**Problem details**
Transcribe the rows below from their first line up to and including the line with "locality: Lagoon of". Leave the pictures out of your answer.

Extracted records:
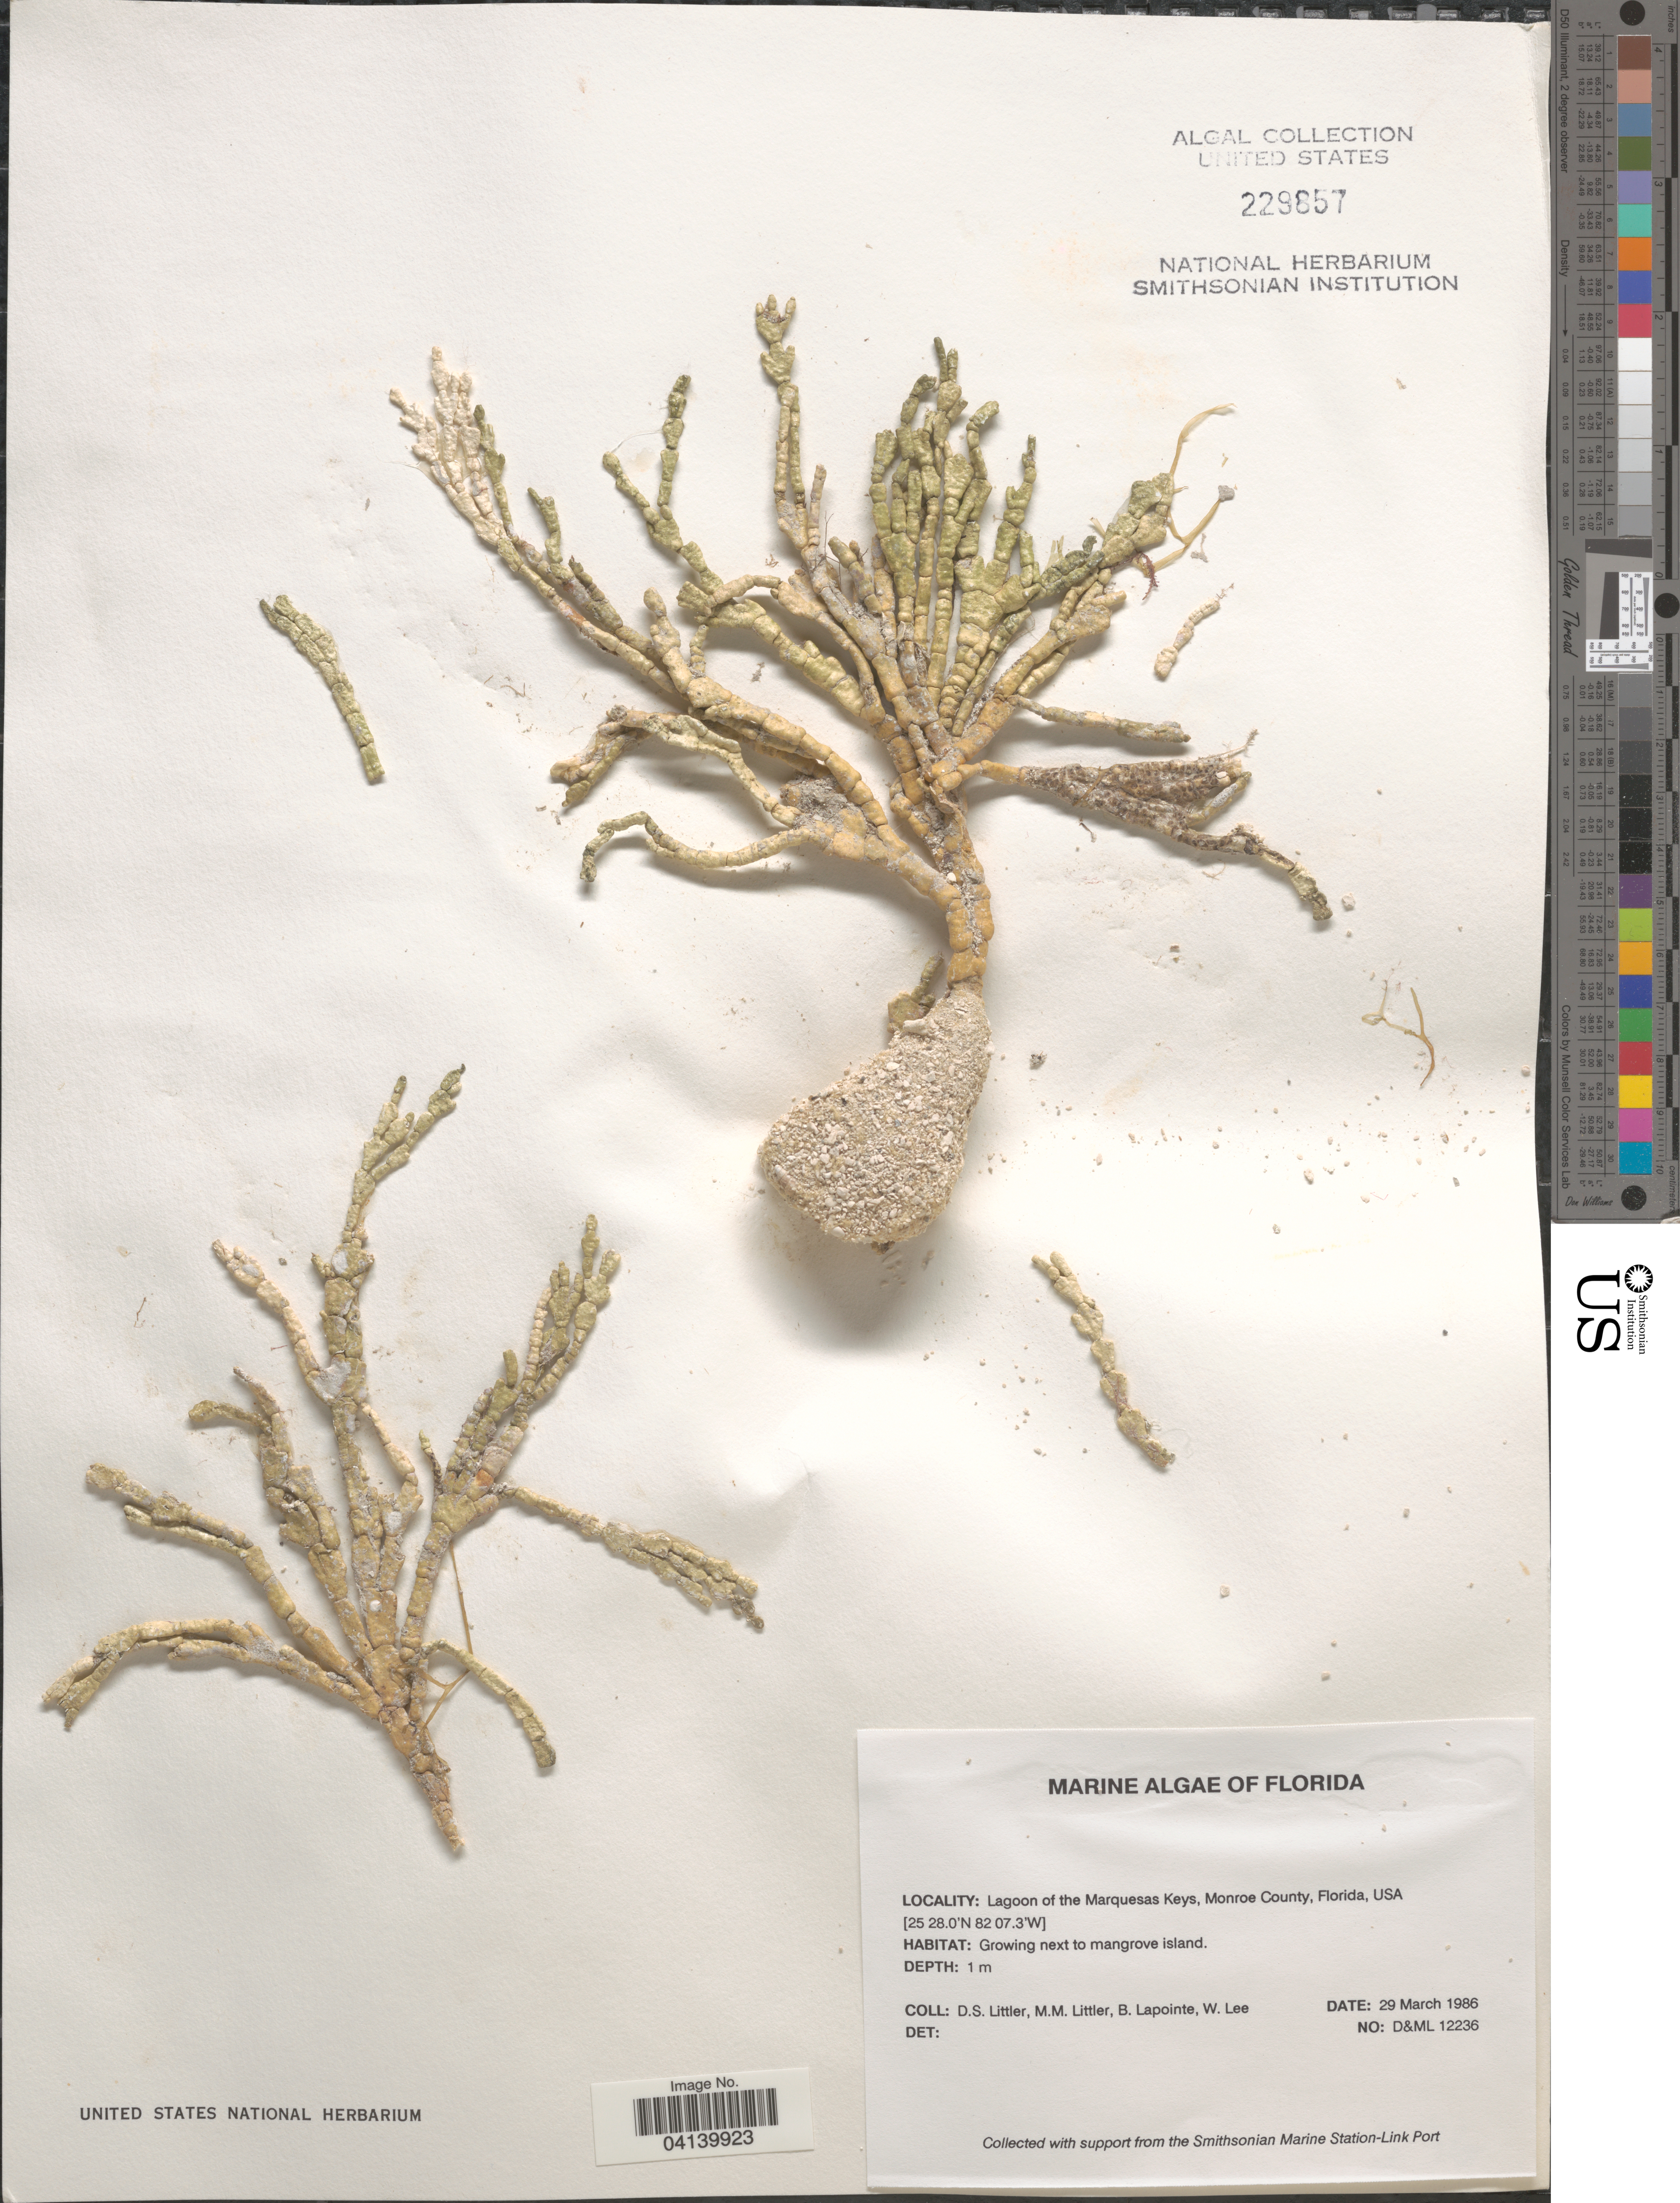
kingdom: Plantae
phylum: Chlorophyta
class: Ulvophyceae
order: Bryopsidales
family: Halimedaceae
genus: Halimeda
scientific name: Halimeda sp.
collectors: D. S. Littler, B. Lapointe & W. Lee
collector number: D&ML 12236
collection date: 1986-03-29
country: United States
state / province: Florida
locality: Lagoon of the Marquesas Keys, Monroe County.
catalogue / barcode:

**Written answer**
kingdom: Plantae
phylum: Chlorophyta
class: Ulvophyceae
order: Bryopsidales
family: Halimedaceae
genus: Halimeda
scientific name: Halimeda sp.
collectors: D. S. Littler, B. Lapointe & W. Lee
collector number: D&ML 12236
collection date: 1986-03-29
country: United States
state / province: Florida
locality: Lagoon of the Marquesas Keys, Monroe County.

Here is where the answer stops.